**Task statement:** Return each line in the material below that contains the string "Internacional", copied in full. Case counts when matching.
Given data Start Marker
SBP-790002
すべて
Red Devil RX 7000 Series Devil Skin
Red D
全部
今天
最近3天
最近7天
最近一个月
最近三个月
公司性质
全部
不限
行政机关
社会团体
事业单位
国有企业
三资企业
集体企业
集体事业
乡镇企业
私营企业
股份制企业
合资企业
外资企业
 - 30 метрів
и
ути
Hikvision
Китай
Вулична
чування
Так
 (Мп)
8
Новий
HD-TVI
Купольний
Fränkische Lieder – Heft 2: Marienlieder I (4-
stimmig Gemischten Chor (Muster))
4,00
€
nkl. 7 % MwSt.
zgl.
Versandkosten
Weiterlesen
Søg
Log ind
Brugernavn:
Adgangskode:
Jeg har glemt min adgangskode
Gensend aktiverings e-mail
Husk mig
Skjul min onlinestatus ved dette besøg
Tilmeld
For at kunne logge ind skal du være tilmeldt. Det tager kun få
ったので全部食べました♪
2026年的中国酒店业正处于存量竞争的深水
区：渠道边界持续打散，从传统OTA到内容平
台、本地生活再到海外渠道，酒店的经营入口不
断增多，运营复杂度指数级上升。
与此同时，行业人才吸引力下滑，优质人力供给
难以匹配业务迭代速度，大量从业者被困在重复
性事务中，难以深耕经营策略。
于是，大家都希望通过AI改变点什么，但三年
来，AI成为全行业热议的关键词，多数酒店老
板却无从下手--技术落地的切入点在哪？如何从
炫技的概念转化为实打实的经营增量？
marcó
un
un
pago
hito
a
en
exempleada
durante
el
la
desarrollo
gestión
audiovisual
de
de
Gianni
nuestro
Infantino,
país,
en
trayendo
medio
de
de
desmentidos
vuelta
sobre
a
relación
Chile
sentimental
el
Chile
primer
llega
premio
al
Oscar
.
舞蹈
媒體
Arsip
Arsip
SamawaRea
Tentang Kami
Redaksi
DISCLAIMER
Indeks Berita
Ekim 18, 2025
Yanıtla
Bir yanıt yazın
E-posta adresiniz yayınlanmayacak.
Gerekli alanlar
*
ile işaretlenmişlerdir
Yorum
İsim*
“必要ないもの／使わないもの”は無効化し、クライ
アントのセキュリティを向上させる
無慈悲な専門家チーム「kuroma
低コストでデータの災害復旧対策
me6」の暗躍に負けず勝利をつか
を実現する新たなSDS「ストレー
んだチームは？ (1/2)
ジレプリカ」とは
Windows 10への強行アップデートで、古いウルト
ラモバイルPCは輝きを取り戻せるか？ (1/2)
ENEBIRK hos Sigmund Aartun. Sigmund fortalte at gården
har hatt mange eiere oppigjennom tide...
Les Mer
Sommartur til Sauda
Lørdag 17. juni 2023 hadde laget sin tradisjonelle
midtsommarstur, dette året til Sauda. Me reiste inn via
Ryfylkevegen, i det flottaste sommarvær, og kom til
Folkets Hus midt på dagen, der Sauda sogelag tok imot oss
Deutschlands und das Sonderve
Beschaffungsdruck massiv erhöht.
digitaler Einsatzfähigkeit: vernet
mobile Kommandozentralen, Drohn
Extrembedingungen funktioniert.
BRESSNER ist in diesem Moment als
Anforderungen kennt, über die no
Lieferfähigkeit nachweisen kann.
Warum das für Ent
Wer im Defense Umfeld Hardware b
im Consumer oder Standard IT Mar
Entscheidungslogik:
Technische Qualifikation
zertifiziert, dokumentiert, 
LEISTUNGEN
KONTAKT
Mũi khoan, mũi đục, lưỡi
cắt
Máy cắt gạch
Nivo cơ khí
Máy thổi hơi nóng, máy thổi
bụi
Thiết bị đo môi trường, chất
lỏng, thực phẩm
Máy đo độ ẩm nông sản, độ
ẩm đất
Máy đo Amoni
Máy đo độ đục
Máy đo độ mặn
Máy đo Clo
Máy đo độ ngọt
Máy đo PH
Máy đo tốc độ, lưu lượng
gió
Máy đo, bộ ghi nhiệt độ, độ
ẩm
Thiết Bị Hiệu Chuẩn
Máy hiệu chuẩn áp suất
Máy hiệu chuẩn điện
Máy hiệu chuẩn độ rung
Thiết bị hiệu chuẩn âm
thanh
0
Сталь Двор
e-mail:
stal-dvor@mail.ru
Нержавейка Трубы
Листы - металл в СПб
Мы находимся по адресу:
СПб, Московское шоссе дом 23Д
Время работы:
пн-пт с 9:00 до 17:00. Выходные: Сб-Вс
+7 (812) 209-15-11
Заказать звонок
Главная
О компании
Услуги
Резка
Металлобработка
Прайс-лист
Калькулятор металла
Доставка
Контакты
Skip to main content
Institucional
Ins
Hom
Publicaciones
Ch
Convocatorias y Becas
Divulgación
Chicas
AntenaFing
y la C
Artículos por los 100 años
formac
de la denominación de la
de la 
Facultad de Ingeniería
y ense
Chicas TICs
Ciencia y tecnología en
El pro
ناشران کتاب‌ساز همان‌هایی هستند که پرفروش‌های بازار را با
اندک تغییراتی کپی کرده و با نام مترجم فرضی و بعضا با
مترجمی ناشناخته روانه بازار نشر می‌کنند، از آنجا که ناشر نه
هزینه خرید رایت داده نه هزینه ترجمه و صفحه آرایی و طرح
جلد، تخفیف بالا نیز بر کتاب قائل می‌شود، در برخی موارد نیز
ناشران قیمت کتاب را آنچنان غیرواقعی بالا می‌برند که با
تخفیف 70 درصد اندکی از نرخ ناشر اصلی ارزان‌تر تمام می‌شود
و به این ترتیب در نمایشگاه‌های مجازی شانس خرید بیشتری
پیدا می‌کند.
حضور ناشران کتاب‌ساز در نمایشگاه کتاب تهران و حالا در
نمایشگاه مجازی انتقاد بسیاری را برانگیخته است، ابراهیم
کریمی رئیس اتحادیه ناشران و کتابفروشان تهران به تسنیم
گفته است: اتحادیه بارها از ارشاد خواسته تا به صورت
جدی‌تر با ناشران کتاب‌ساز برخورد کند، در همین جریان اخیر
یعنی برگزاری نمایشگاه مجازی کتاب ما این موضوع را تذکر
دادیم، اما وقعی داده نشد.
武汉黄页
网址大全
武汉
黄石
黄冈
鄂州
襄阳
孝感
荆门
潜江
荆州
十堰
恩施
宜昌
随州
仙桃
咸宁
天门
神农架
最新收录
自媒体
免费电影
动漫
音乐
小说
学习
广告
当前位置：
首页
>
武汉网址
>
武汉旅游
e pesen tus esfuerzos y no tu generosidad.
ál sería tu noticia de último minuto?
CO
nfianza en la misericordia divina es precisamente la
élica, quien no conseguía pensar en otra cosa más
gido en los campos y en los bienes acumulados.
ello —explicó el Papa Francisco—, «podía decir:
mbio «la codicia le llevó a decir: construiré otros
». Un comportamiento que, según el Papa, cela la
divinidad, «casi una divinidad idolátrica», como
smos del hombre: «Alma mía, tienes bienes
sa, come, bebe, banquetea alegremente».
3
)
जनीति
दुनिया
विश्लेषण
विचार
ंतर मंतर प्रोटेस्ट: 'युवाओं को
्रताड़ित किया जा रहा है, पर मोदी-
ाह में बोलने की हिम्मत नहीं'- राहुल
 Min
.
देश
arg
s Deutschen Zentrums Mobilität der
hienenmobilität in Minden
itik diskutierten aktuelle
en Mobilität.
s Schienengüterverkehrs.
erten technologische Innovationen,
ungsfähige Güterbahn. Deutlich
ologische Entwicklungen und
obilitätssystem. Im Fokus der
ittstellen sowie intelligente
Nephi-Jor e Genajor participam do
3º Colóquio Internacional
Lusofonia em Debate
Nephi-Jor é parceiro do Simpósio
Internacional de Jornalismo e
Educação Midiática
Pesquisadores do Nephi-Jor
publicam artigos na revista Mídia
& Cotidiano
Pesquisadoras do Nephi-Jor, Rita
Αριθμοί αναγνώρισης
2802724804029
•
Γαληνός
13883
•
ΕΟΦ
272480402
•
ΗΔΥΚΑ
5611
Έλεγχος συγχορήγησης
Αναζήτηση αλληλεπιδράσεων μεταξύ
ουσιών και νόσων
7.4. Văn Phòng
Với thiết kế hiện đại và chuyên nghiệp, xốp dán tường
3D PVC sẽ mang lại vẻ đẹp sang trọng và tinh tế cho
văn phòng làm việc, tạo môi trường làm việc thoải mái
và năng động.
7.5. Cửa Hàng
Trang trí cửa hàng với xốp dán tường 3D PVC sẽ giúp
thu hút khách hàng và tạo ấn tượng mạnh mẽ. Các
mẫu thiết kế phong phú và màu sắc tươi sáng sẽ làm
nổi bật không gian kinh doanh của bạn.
Given data End Marker
**Response for this exercise:**
3º Colóquio Internacional
Internacional de Jornalismo e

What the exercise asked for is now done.